▶ _EXCERPTED DATA_
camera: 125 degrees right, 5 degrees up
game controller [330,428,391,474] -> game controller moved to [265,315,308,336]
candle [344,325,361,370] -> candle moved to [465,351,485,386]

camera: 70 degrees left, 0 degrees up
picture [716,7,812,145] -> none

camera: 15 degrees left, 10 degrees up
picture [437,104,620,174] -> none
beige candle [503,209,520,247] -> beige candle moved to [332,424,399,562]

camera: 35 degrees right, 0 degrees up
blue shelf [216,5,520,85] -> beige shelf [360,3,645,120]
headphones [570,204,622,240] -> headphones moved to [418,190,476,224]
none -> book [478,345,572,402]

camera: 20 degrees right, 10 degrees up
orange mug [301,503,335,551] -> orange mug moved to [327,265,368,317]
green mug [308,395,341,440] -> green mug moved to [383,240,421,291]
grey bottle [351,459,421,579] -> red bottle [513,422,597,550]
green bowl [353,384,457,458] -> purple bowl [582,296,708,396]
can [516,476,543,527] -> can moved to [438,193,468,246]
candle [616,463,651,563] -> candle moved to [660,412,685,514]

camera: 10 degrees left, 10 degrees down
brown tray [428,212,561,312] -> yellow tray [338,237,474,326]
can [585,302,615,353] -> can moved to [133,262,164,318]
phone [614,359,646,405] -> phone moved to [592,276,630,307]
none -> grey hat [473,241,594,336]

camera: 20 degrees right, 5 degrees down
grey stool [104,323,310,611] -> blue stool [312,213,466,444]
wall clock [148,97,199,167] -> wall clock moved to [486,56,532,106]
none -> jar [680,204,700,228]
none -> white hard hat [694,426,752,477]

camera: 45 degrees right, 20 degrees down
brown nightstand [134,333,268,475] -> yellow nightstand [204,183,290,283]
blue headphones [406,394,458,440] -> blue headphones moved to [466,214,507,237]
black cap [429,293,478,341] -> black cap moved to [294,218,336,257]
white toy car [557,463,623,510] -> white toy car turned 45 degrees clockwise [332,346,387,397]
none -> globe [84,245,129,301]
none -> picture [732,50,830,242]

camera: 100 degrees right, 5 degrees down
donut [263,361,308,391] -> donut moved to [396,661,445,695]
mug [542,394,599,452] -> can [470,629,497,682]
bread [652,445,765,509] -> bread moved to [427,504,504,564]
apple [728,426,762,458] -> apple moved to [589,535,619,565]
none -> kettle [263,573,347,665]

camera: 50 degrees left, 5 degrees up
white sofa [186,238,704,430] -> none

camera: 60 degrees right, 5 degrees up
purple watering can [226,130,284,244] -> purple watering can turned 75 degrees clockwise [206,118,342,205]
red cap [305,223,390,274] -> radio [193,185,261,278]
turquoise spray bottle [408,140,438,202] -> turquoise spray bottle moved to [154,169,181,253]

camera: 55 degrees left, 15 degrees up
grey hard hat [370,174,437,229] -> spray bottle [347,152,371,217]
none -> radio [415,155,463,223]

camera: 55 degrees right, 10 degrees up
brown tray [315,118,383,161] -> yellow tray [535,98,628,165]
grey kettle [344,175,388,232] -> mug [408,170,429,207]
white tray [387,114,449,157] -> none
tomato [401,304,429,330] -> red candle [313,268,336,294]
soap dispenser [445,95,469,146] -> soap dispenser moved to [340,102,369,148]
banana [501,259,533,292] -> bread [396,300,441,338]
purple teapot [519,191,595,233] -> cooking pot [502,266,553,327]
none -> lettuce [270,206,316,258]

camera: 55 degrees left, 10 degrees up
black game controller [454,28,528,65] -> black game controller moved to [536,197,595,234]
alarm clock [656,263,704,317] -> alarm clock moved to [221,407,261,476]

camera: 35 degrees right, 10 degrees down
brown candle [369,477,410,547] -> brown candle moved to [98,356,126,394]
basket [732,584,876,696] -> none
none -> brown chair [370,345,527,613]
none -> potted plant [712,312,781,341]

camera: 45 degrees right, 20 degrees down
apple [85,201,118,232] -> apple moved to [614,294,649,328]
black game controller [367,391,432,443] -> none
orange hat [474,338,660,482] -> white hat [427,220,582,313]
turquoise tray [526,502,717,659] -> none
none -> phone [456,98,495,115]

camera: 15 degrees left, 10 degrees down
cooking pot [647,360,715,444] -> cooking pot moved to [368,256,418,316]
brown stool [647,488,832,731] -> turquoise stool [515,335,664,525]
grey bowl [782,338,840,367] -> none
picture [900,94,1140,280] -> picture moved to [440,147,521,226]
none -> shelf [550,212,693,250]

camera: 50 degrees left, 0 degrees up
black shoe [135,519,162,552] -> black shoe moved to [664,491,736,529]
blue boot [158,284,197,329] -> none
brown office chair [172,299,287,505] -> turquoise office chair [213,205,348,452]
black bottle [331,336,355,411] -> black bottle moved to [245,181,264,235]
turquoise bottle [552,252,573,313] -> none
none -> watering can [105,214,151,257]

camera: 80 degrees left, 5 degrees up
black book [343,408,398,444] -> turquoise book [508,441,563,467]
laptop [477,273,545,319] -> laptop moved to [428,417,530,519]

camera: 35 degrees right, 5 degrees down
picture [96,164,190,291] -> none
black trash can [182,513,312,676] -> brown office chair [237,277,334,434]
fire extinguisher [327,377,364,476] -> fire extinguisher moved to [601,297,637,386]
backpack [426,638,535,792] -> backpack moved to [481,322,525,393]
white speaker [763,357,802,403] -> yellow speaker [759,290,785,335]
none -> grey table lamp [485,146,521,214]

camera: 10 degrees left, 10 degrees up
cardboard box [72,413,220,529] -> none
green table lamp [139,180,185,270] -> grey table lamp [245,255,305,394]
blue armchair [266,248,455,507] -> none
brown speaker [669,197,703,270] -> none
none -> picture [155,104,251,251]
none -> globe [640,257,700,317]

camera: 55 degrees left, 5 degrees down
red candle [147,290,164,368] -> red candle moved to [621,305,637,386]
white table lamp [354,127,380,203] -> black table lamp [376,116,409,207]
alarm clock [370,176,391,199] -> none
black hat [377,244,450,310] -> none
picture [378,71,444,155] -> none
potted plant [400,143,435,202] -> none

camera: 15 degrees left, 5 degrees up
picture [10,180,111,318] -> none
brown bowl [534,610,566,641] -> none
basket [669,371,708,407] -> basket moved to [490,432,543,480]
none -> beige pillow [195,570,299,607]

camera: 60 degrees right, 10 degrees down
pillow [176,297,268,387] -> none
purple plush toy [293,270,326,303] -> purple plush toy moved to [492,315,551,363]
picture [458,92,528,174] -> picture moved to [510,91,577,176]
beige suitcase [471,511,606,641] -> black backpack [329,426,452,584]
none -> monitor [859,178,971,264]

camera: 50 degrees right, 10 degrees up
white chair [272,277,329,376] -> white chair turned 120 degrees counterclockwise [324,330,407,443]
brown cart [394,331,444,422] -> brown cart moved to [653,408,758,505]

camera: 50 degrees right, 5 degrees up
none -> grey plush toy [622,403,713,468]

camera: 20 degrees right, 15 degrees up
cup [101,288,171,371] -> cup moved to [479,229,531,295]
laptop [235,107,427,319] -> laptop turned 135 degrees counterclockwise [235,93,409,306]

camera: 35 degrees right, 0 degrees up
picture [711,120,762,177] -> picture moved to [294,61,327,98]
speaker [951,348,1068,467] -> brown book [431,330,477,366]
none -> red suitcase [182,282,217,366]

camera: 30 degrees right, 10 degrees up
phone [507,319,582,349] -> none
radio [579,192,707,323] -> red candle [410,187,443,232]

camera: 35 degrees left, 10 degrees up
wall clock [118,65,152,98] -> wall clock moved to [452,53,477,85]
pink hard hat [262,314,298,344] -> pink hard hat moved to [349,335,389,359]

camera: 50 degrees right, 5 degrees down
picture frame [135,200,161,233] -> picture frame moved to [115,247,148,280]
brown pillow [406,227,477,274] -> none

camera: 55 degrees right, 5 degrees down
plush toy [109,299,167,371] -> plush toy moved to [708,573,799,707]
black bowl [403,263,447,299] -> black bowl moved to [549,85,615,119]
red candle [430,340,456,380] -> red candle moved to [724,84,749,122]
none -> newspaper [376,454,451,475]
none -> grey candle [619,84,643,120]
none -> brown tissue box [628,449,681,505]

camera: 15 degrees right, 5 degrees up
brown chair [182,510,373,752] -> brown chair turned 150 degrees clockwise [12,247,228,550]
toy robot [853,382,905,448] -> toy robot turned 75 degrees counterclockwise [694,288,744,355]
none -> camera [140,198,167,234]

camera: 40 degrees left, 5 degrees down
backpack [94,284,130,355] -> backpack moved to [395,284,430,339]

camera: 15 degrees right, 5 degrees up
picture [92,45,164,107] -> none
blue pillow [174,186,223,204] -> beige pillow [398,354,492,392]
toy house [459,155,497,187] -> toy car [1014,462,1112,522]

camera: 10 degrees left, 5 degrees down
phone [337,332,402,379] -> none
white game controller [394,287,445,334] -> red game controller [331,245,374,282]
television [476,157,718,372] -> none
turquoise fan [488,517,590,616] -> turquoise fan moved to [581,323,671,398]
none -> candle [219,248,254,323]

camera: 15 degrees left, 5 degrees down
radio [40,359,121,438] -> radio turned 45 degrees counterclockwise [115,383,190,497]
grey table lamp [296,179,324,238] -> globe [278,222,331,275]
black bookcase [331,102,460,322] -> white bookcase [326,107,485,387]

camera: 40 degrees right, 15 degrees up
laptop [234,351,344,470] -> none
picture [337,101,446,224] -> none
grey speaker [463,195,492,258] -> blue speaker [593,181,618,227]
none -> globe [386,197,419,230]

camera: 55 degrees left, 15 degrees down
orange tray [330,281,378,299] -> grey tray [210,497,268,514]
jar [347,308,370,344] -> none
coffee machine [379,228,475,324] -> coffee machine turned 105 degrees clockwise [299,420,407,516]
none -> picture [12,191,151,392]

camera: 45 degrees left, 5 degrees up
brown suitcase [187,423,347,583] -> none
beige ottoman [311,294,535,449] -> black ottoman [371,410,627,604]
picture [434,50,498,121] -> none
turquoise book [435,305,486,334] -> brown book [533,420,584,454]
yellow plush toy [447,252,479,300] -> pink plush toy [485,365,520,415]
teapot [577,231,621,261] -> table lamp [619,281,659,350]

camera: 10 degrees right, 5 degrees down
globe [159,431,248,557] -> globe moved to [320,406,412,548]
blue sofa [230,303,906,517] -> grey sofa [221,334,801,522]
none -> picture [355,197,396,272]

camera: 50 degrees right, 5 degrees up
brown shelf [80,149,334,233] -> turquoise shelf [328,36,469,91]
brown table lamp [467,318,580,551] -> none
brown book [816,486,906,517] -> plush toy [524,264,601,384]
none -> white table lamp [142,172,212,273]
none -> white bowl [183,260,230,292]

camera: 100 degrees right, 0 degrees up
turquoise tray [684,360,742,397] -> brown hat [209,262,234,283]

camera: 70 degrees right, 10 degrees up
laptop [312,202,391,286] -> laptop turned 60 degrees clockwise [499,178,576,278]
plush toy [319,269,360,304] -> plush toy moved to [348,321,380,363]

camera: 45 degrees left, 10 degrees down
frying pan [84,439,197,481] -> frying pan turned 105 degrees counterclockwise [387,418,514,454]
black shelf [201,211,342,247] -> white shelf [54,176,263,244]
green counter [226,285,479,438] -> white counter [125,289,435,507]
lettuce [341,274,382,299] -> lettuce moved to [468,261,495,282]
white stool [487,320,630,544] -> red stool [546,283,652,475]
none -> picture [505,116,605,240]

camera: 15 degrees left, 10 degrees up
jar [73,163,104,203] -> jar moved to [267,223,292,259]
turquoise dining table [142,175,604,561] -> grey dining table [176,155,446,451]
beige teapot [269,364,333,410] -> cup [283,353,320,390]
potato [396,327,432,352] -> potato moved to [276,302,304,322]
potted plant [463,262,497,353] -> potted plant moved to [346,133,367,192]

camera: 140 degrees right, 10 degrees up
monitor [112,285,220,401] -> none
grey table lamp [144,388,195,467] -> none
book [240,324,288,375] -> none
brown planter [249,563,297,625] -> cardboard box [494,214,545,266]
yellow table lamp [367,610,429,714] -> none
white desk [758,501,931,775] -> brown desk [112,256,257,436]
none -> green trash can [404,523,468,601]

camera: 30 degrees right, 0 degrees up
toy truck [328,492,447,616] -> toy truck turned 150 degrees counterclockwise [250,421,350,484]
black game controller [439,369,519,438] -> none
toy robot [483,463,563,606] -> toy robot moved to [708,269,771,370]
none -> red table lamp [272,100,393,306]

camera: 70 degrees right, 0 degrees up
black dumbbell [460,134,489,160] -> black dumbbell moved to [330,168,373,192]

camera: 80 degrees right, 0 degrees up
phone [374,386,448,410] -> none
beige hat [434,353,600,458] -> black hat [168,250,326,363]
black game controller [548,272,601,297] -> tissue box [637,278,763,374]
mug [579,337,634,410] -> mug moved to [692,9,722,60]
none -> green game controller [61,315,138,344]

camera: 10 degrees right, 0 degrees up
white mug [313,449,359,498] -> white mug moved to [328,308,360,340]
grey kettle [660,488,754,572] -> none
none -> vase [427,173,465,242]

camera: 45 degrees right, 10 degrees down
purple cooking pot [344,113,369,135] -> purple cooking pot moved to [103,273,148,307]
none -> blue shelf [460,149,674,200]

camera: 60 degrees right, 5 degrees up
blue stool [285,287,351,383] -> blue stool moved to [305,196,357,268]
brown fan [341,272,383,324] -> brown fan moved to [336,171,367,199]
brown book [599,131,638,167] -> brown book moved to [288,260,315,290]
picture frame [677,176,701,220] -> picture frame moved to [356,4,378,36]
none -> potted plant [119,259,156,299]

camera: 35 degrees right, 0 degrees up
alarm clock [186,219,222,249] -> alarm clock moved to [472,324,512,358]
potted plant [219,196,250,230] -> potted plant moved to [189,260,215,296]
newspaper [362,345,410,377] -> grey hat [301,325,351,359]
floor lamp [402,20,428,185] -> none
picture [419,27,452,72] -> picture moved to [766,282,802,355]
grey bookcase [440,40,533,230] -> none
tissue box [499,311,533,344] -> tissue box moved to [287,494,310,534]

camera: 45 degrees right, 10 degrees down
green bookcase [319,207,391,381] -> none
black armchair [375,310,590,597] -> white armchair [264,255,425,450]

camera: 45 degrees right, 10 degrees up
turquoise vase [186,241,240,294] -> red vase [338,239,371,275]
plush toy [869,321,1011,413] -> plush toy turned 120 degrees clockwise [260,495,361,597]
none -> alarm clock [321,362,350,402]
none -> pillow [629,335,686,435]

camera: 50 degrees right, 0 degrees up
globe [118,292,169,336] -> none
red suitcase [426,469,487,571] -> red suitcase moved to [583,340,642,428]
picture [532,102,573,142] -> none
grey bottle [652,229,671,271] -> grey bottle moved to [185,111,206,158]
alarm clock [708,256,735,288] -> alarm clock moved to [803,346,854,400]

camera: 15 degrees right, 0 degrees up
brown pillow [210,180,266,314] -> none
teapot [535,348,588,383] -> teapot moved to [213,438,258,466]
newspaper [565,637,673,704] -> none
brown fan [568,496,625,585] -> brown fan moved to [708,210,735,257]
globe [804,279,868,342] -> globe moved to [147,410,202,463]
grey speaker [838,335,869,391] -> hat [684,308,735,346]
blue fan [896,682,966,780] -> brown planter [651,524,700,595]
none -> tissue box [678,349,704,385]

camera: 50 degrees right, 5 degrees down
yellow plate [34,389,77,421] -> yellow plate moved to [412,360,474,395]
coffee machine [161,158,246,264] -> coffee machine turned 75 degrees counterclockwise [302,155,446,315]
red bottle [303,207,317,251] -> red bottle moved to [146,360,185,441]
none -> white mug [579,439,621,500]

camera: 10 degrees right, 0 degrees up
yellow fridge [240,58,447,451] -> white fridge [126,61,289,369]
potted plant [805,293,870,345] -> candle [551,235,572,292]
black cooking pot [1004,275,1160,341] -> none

▶ _WHAT IS BEING ASKED_
An exact, complete copy of the lines above from the one with "black bottle [331,336,355,411]" through the one with "none -> grey table lamp [485,146,521,214]" is the whole answer.

▶ _TASK ANSWER_
black bottle [331,336,355,411] -> black bottle moved to [245,181,264,235]
turquoise bottle [552,252,573,313] -> none
none -> watering can [105,214,151,257]

camera: 80 degrees left, 5 degrees up
black book [343,408,398,444] -> turquoise book [508,441,563,467]
laptop [477,273,545,319] -> laptop moved to [428,417,530,519]

camera: 35 degrees right, 5 degrees down
picture [96,164,190,291] -> none
black trash can [182,513,312,676] -> brown office chair [237,277,334,434]
fire extinguisher [327,377,364,476] -> fire extinguisher moved to [601,297,637,386]
backpack [426,638,535,792] -> backpack moved to [481,322,525,393]
white speaker [763,357,802,403] -> yellow speaker [759,290,785,335]
none -> grey table lamp [485,146,521,214]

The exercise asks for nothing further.